▶ SEITENTEXT

########

Dabei dürfte die deutsche Strategie nicht zuletzt auf einer Fehlanalyse der Eurokrise beruhen. Das mangelnde Vertrauen der Märkte in den Euro liegt weniger an der Gesamtverschuldung der EU-Staaten, wie man in Berlin anzunehmen scheint, als vielmehr an der Unfähigkeit der europäischen Führungen, koordiniert zu handeln. Steht hinter der gemeinsamen Währung kein gemeinsamer politischer Wille, sondern ein Widerstreit wirtschaftlicher Strategien, dann darf es nicht wundern, wenn die Investoren aus dem Euro in andere Währungen flüchten. Solange aber die deutsch-französische Achse – seit jeher Kraftzentrum der EU – so angeknackst bleibt wie jetzt, können die Ausblicke in die Zukunft Europas düsterer nicht sein.

########

▶ BEREITGESTELLTE DATEN
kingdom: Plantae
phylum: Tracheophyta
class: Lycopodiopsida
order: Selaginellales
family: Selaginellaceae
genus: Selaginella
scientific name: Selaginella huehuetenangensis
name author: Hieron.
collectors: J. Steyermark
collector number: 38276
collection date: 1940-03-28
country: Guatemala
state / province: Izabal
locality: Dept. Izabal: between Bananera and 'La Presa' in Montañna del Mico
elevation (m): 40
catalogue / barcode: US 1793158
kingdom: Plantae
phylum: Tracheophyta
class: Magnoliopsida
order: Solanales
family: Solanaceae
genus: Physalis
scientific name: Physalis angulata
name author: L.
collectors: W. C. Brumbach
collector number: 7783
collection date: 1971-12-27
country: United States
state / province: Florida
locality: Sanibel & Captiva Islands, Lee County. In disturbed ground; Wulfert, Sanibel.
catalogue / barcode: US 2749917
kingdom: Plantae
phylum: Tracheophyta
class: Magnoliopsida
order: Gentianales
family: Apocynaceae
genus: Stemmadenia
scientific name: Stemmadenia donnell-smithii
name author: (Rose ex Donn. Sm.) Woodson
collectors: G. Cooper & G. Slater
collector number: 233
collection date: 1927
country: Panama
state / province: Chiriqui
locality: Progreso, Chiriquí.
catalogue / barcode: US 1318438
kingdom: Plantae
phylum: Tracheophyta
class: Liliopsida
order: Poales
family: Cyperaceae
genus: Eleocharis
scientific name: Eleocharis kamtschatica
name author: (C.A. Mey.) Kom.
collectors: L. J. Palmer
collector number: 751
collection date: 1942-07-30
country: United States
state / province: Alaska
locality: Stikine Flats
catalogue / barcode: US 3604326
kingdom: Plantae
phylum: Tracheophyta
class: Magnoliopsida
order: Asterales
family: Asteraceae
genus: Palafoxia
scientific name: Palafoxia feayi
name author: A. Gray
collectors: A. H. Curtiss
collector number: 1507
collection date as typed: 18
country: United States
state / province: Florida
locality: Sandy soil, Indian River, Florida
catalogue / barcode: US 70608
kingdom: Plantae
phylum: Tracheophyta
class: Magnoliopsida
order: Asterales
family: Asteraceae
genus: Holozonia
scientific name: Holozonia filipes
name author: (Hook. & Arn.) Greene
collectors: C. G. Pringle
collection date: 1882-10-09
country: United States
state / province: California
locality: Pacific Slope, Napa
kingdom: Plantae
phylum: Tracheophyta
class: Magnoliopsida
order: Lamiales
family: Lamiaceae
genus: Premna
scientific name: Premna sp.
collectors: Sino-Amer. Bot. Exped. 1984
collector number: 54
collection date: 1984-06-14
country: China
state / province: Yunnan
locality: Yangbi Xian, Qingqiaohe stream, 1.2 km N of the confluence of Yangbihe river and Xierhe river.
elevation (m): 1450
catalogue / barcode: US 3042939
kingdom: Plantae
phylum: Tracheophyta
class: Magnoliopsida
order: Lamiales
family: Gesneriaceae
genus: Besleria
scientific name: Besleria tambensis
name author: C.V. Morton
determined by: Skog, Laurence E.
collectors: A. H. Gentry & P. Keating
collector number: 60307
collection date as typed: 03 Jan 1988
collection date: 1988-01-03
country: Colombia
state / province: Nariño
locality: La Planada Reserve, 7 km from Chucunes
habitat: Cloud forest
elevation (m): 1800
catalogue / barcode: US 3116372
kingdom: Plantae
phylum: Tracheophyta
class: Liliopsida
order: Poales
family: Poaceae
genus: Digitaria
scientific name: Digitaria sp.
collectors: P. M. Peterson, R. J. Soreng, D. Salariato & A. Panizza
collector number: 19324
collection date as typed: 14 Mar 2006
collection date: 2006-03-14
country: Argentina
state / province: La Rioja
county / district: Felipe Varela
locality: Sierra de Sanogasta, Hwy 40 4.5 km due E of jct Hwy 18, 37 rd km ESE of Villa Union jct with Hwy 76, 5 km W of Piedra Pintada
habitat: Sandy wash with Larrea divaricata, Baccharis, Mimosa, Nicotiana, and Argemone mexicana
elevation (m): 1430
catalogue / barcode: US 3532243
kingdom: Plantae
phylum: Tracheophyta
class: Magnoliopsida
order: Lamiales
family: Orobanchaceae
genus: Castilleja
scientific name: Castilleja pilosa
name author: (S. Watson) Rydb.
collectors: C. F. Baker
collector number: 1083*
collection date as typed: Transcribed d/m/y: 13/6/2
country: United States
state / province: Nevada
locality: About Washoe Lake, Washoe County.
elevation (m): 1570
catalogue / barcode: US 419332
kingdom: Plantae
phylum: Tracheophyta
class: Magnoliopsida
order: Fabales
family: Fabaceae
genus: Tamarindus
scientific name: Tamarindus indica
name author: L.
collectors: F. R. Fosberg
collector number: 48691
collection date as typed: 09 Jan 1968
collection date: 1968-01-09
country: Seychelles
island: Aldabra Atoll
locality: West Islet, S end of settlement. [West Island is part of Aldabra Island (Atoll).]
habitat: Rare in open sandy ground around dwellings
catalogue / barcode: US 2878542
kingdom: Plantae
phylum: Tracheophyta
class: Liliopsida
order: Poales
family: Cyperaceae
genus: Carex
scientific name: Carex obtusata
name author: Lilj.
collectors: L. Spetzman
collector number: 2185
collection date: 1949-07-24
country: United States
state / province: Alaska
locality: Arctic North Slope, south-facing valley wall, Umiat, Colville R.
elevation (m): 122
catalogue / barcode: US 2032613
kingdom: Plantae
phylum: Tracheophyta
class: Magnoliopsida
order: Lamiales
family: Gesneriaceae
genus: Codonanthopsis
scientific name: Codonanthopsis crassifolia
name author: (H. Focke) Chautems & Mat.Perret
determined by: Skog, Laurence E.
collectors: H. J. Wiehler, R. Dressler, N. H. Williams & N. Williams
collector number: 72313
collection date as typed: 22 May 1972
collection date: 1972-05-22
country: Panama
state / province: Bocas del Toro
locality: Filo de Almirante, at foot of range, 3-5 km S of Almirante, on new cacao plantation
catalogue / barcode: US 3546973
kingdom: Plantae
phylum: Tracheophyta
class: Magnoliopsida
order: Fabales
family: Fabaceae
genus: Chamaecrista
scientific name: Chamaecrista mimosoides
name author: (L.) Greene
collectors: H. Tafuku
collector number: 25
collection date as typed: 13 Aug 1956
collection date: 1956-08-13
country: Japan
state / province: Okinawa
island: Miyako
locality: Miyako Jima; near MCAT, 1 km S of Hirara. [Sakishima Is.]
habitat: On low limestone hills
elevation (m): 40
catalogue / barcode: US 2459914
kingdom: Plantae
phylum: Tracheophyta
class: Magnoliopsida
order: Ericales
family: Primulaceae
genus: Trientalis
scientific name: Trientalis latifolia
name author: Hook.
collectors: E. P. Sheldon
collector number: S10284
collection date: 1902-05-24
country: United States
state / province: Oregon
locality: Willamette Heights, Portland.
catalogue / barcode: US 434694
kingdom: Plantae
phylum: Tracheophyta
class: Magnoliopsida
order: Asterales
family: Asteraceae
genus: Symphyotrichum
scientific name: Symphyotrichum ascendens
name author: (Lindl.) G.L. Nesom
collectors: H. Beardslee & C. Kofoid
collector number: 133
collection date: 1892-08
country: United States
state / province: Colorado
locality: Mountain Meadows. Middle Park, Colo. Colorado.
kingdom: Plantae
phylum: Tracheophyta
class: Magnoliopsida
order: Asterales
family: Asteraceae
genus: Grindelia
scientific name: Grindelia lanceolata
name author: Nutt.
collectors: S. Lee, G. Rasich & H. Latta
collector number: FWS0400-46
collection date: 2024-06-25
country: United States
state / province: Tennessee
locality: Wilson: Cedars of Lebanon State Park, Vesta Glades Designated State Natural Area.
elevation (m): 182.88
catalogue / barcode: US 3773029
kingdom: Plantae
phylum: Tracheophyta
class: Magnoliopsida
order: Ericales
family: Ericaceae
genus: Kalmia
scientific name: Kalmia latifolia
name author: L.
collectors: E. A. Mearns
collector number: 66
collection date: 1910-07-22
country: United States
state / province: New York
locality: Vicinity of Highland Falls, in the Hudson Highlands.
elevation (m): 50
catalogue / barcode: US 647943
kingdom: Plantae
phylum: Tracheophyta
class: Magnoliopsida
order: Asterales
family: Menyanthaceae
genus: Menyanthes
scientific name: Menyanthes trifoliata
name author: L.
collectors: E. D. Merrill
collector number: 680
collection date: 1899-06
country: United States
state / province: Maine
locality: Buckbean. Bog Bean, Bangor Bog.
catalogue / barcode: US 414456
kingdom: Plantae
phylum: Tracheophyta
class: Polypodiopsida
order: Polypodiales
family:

########

▶ IHRE AUFGABEN
**1)** Geben Sie aus dem Text zur Eurokrise alles von „Dabei dürfte die“ bis hin zu „düsterer nicht sein.“ Wort für Wort wieder.
**2)** Führen Sie alle Wörter des Textes zur Eurokrise auf, die mit „Euro“ oder „euro“ beginnen. Nennen Sie jedes Wort nur einmal.

▶ IHRE ANTWORTEN
**1)**
Dabei dürfte die deutsche Strategie nicht zuletzt auf einer Fehlanalyse der Eurokrise beruhen. Das mangelnde Vertrauen der Märkte in den Euro liegt weniger an der Gesamtverschuldung der EU-Staaten, wie man in Berlin anzunehmen scheint, als vielmehr an der Unfähigkeit der europäischen Führungen, koordiniert zu handeln. Steht hinter der gemeinsamen Währung kein gemeinsamer politischer Wille, sondern ein Widerstreit wirtschaftlicher Strategien, dann darf es nicht wundern, wenn die Investoren aus dem Euro in andere Währungen flüchten. Solange aber die deutsch-französische Achse – seit jeher Kraftzentrum der EU – so angeknackst bleibt wie jetzt, können die Ausblicke in die Zukunft Europas düsterer nicht sein.

**2)** Eurokrise, Euro, europäischen, Europas